After an hour or so, more people started to filter onto the Green. My 50 figure was finally reached and exceeded by about 3pm, and people kept coming. It was a bright skied day; there was singing, dancing, nervous open mic speeches by many not accustomed to forming their thoughts into spoken pictures for an audience. I joined Occupy London when I left Bristol for a home in Hampshire two weeks later, but attended General Assemblies, hung out on camp and donated food to Occupy Bristol when I could in those two weeks. So I felt fondly for it, and like I had a stake in it. I always received a warm welcome on site in those early days, someone was always up for a debate and I liked the mood.
Missing the Party
Therefore, I was somewhat crest fallen, on arrival this time to see a bonfire emitting a plume of smoke over a muddy, waterlogged College Green. There was one tent left, and several ramshackle structures. My walking boots stuck a little as I stepped around puddles towards a small group of what I assumed to be Occupiers, sat at a picnic bench, behind an open fire.
A young guy came toward me after settling some wooden pallets from the site onto the fire. He held out his hand and I shook it and introduced myself as a member of the media working group from Occupy London Finsbury Square. He was wonderfully warm and apologised that essentially, the camp was over but no eviction was happening that day. The remaining groups were clearing the site to attempt to leave it in some order. There were three or four young men engaged in this clean-up operation, and a couple sat on and around the picnic bench smoking and listening to the radio. To be honest, it was a little embarrassing. It was like gatecrashing a party two hours after it had finished and the host really just wanted you to leave. I asked a few questions and took a few pictures but no one seemed much up for talking to an outsider. I overheard some gossip about ‘Occupy Street’; apparently many of the Occupiers had relocated to a street with multiple squats in the St Pauls area, colloquially named ‘Occupy Street’.
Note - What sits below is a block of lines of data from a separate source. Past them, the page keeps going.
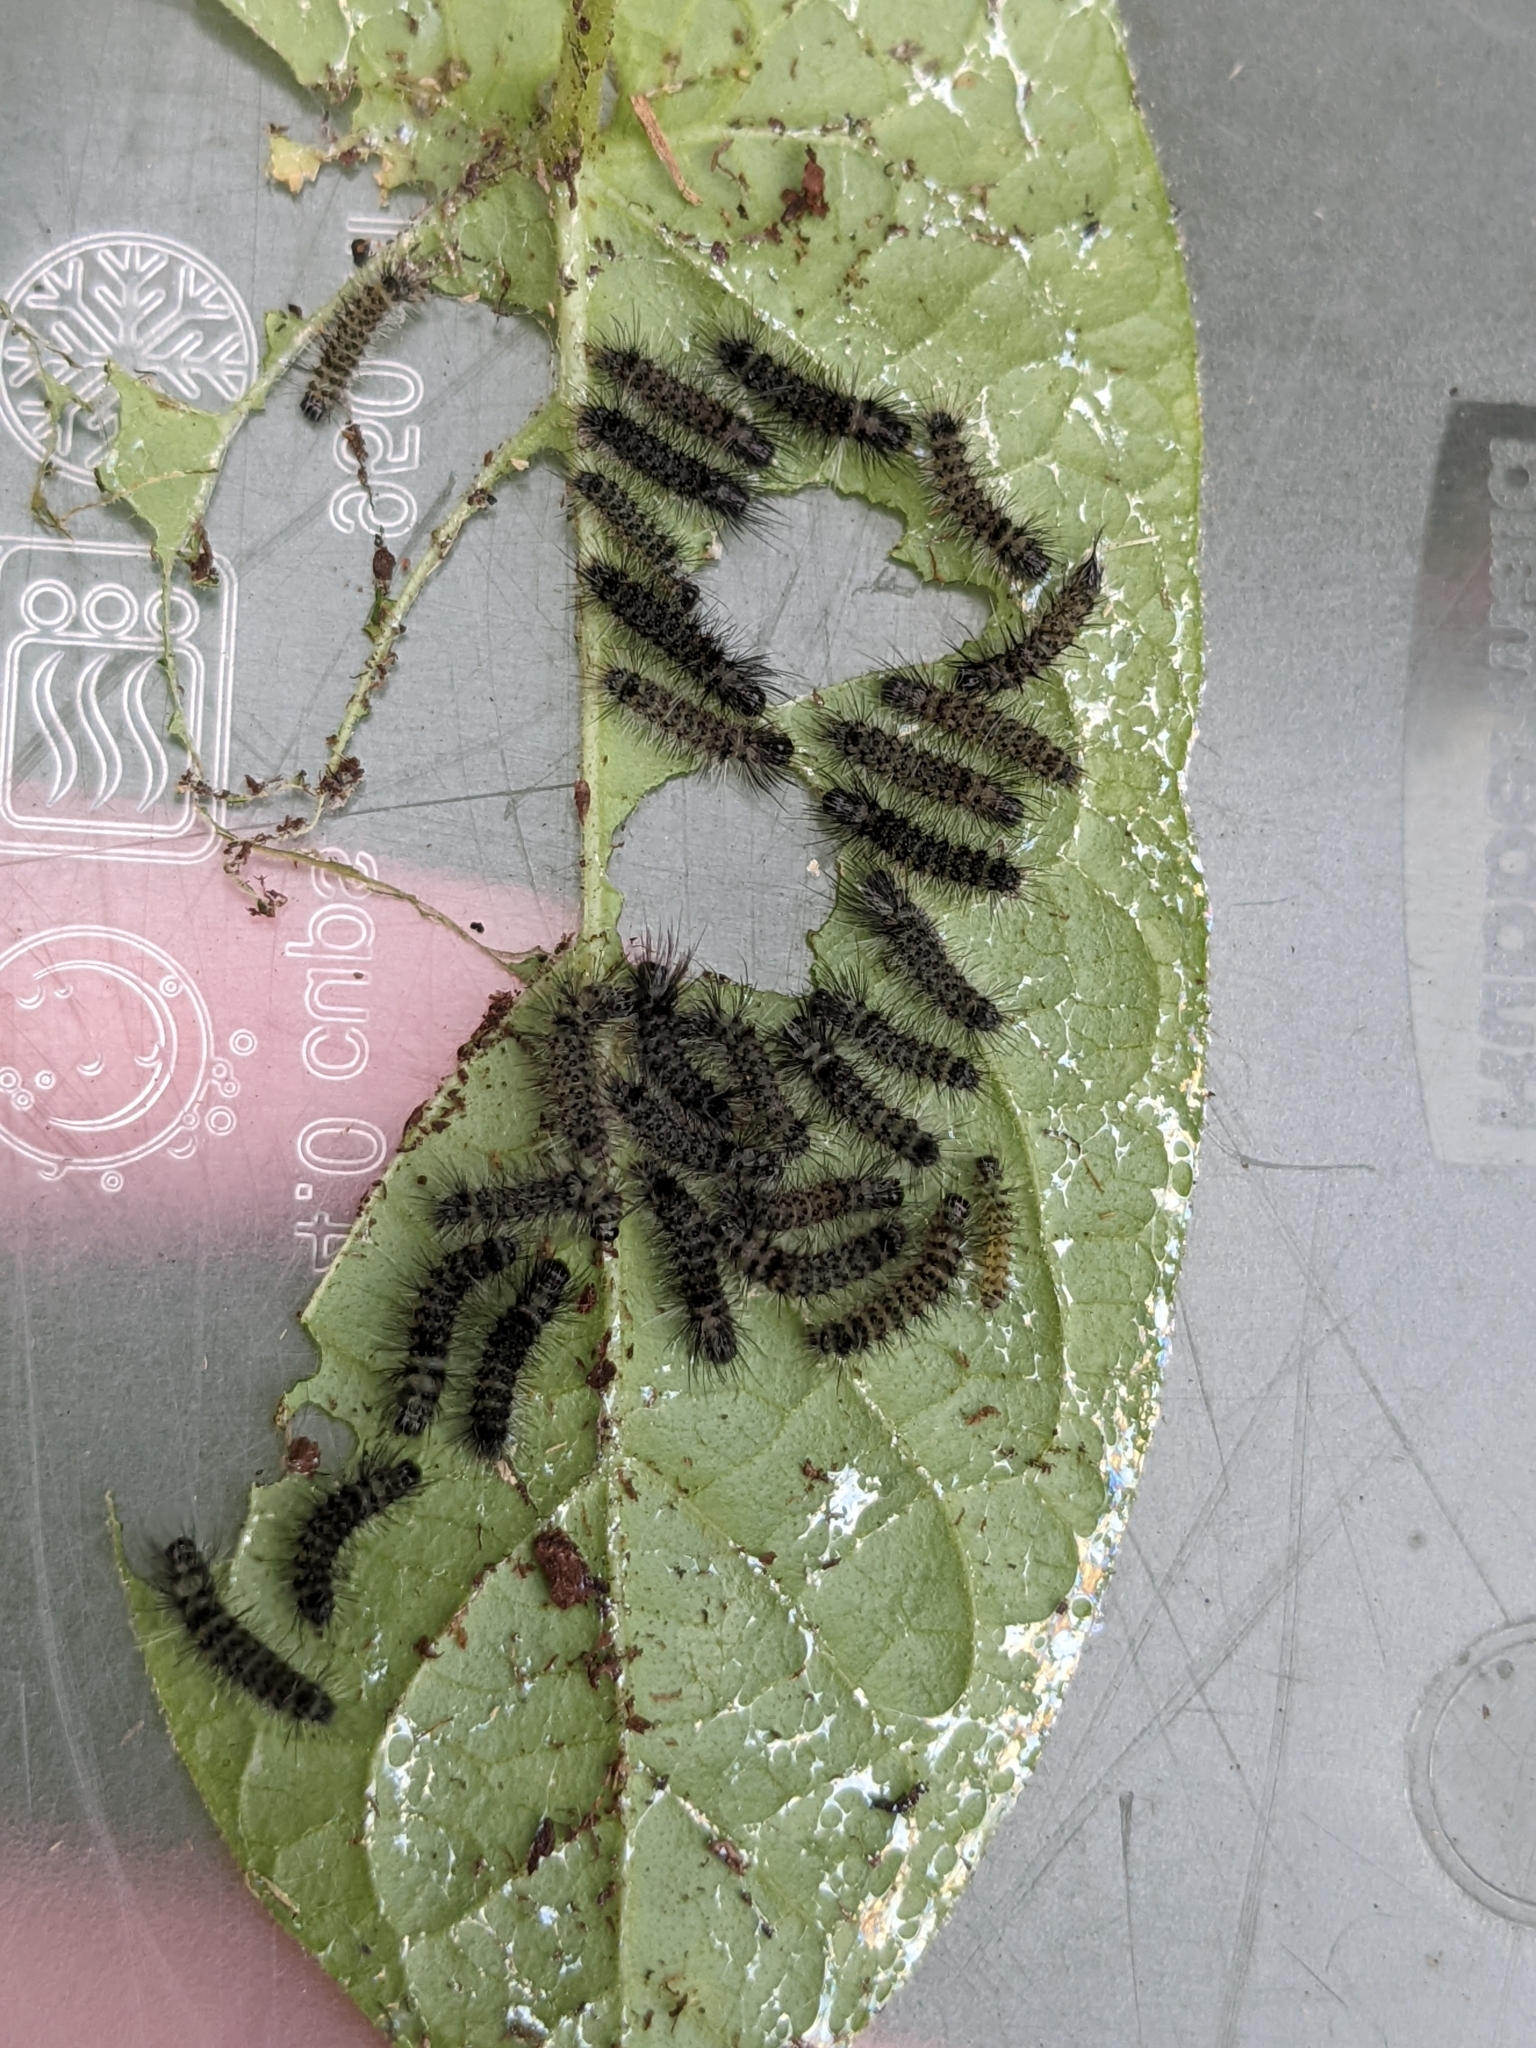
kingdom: Animalia
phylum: Arthropoda
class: Insecta
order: Lepidoptera
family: Erebidae
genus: Euchaetes
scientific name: Euchaetes egle
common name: Milkweed tussock moth
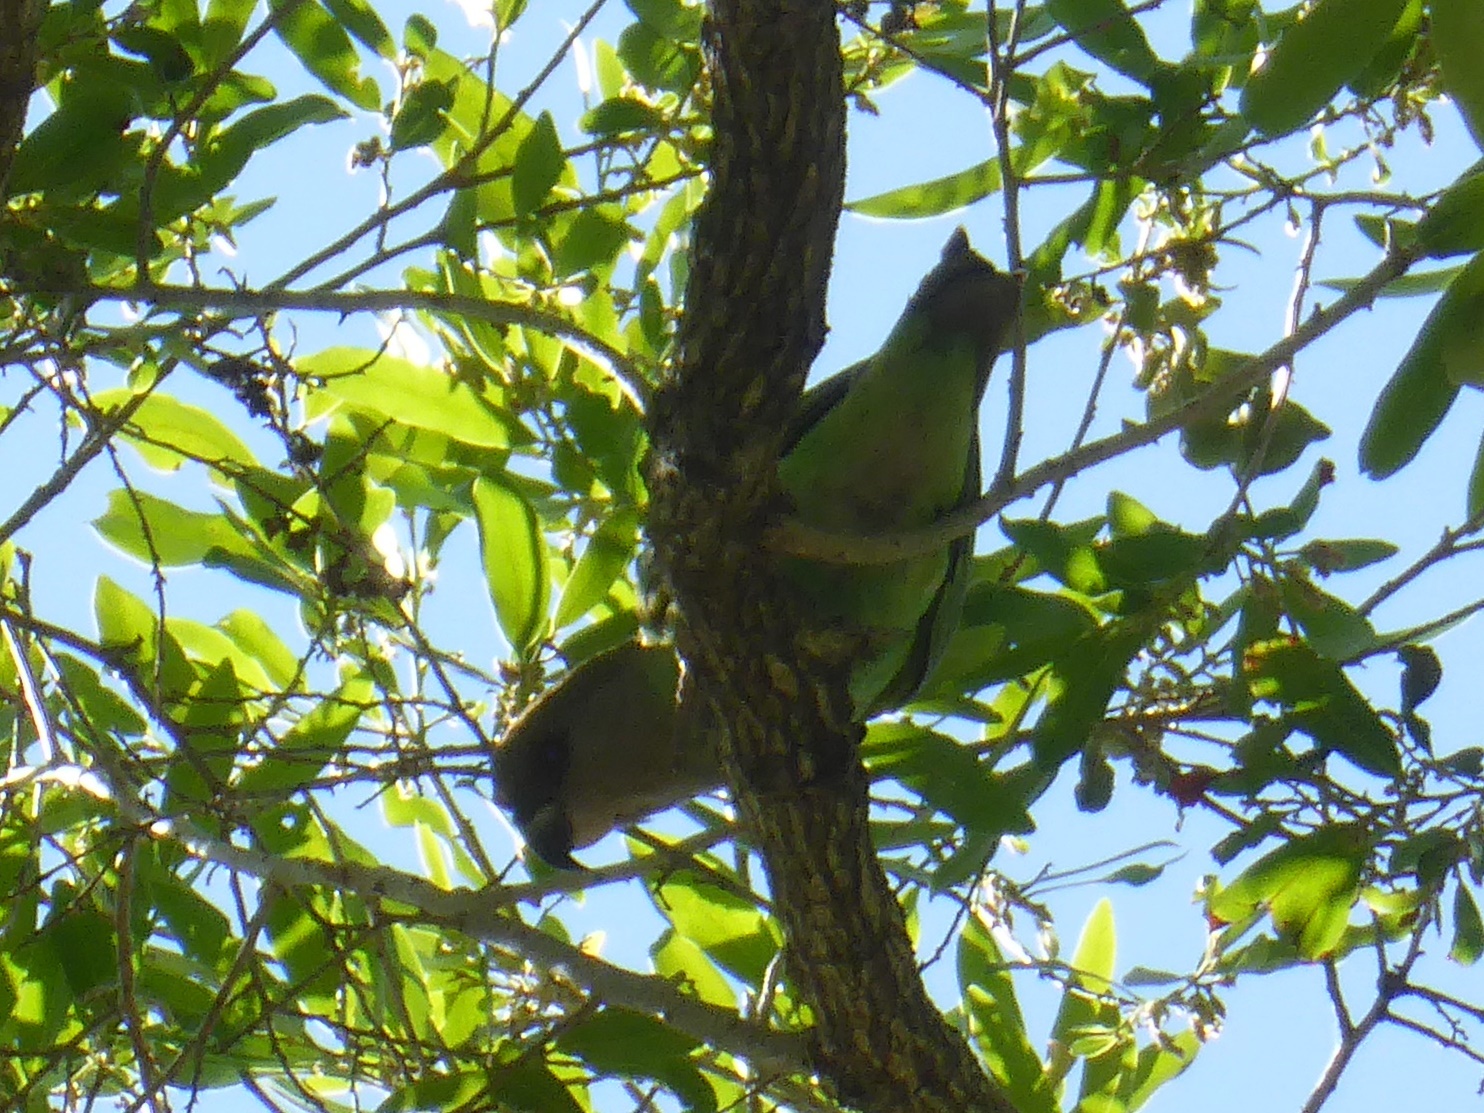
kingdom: Animalia
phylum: Chordata
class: Aves
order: Psittaciformes
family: Psittacidae
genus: Poicephalus
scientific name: Poicephalus cryptoxanthus
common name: Brown-headed parrot
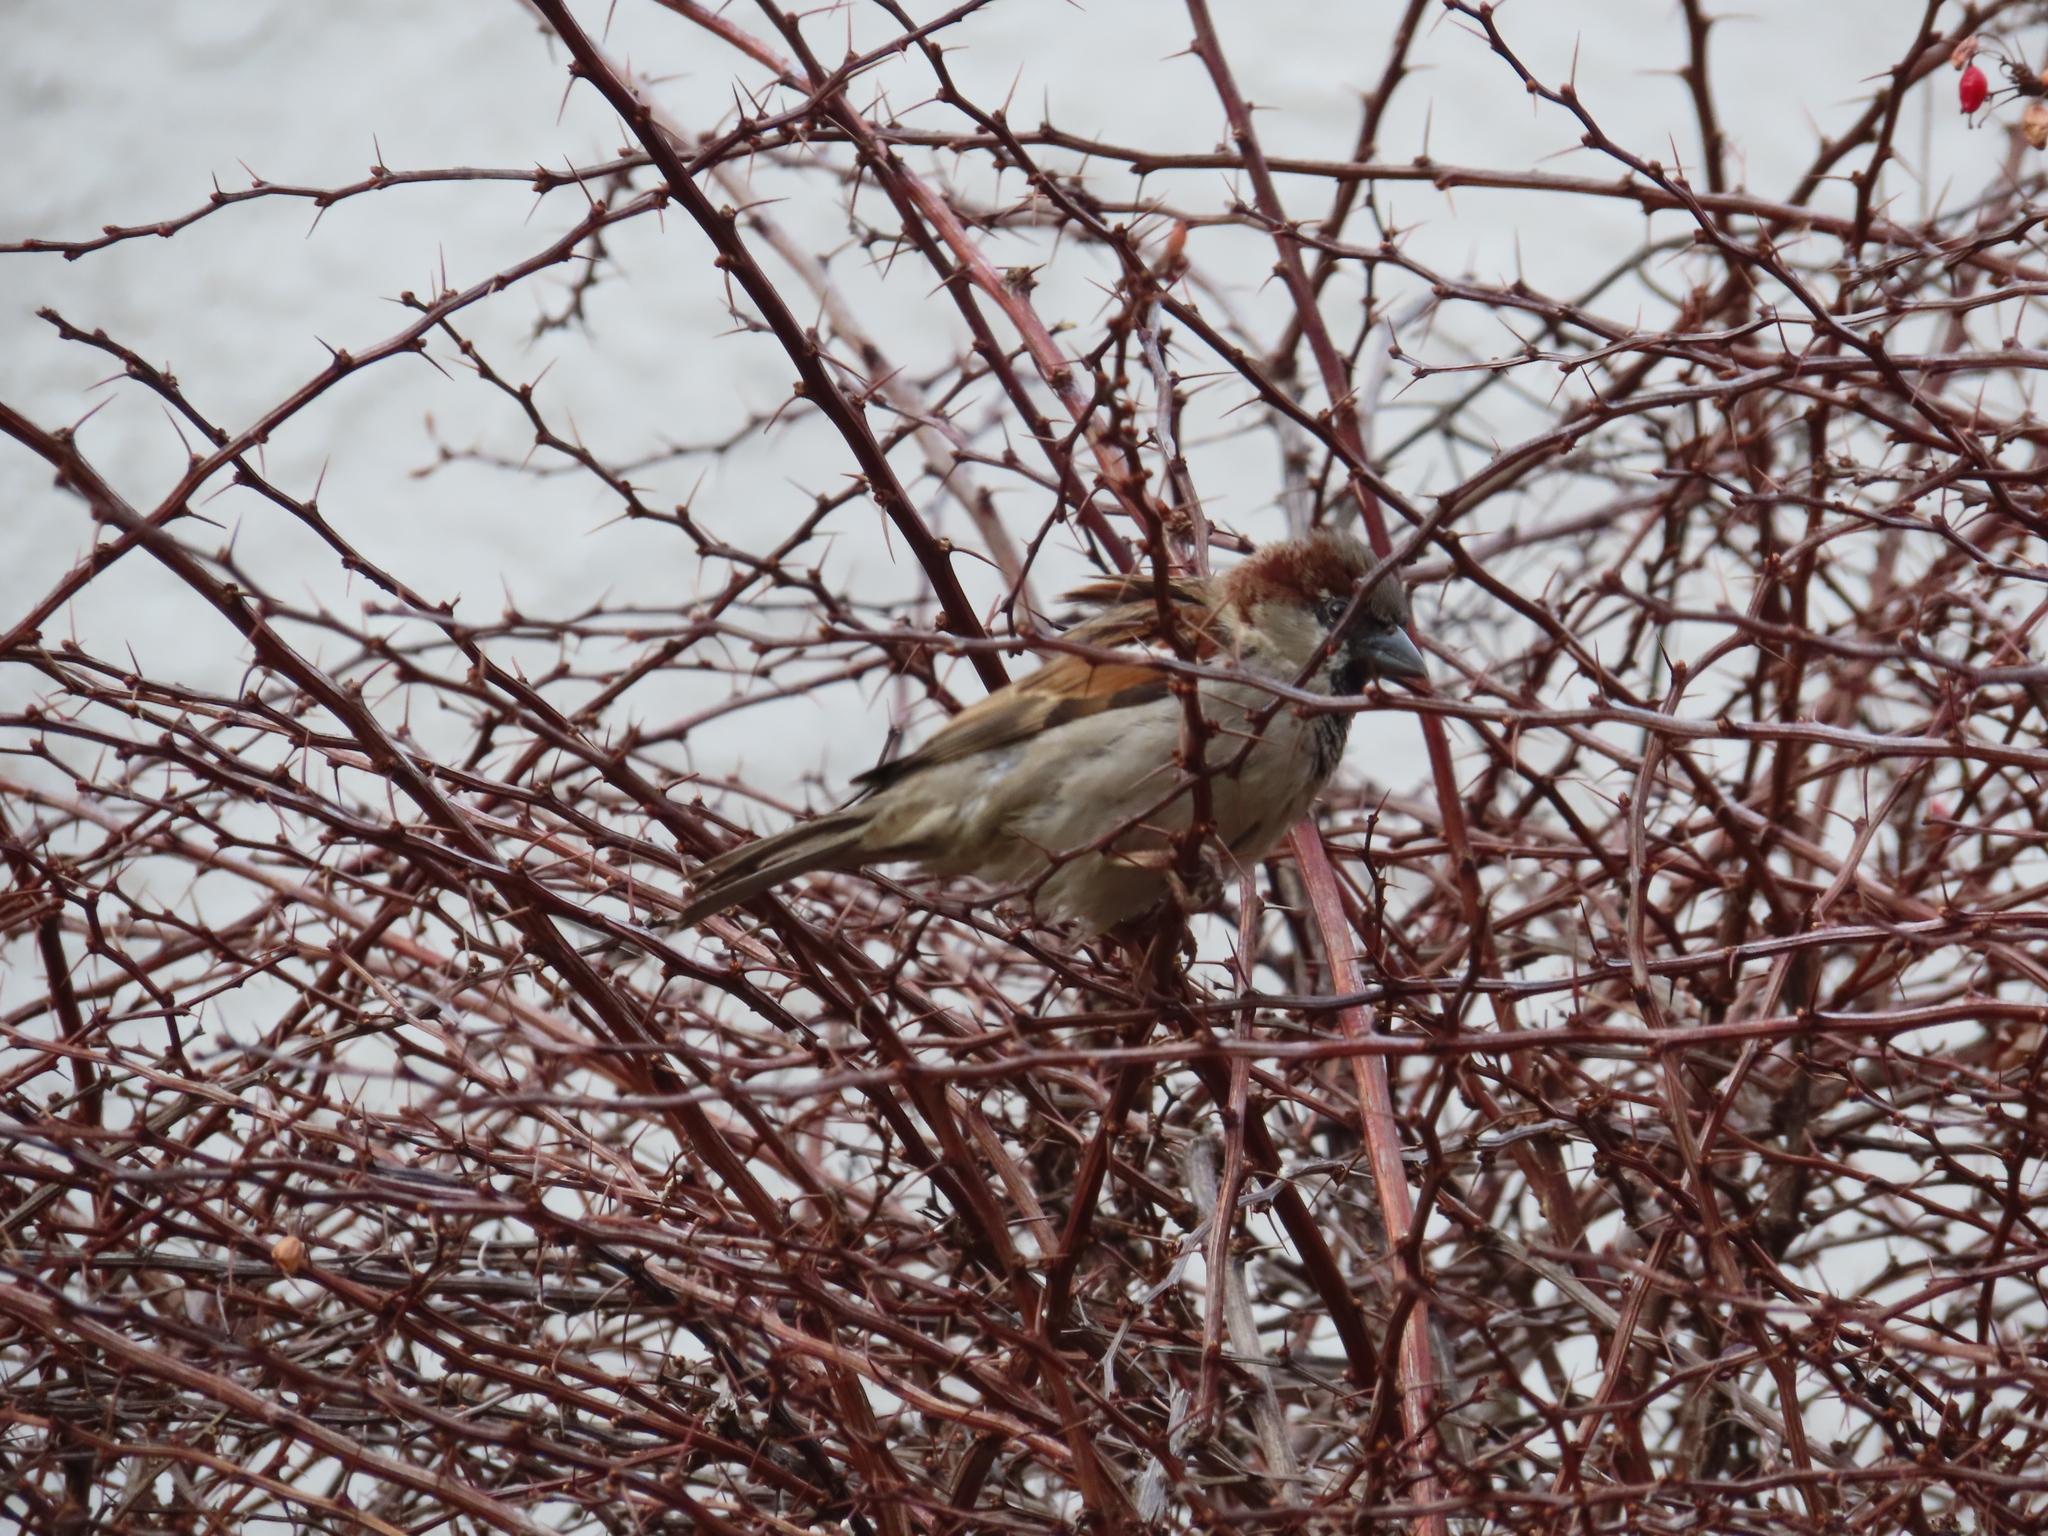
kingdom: Animalia
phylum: Chordata
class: Aves
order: Passeriformes
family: Passeridae
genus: Passer
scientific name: Passer domesticus
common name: House sparrow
I walked away to get the train home, and pack for some time camping at Occupy London feeling sad for Occupy Bristol. The site felt dead and the people weary, bored and somewhat cynical. I must confess to some macabre thoughts, and even some upset at the shoddy treatment I got on site. I had a big sense of ‘where’s the flaming solidarity people?’
But, that said, I wanted to do some digging. Those were a handful of people, none of whom I had seen on the camp before. I was keen to know where Occupy Bristol had gone, as I was clear that what was on that camp on Monday 23rd January, was certainly not it. I didn’t need to look very hard.
Bristol 2050: Building Bristol Together
While the camp was still functioning, a working group was set up called ‘The Bristol 2050 Working Group’. Bristol 2050 is a scheme run by business and the Council in Bristol crafting a 40 year plan for the city. Occupy Bristol seeks to reclaim this process for the people. Their aim is to engage local people, businesses, charities, agencies and campaigns to build a plan for creating a Bristol they want to live in, by 2050. The group had their first public meeting on 21st January, at a public venue in Bristol, which drew about 60 people in and engaged them in vigorous discussion about key issues for Bristol. I have been really inspired by the 2050 plan, and it’s commitment to calling together the diverse populations of Bristol to discuss issues which are generally left to the rarefied air of the City Council chambers. The working group is reaching out to the Transition Town movement and Green groups in the area who have experience and a shared goal of planning a Bristol that works.
So, the legacy of Occupy Bristol, formally evicted from College Green last night, was not the mud, or the surly left over occupiers, but the conversation for a sustainable Bristol, built on social economic and environmental justice. Watch this space for more from the 2050 working group. I think this idea is going to catch on as a great means of outreach for other camps around the world, with or without eviction looming. In fact, this really is one great evolutionary step for the movement, to build the society we want to create.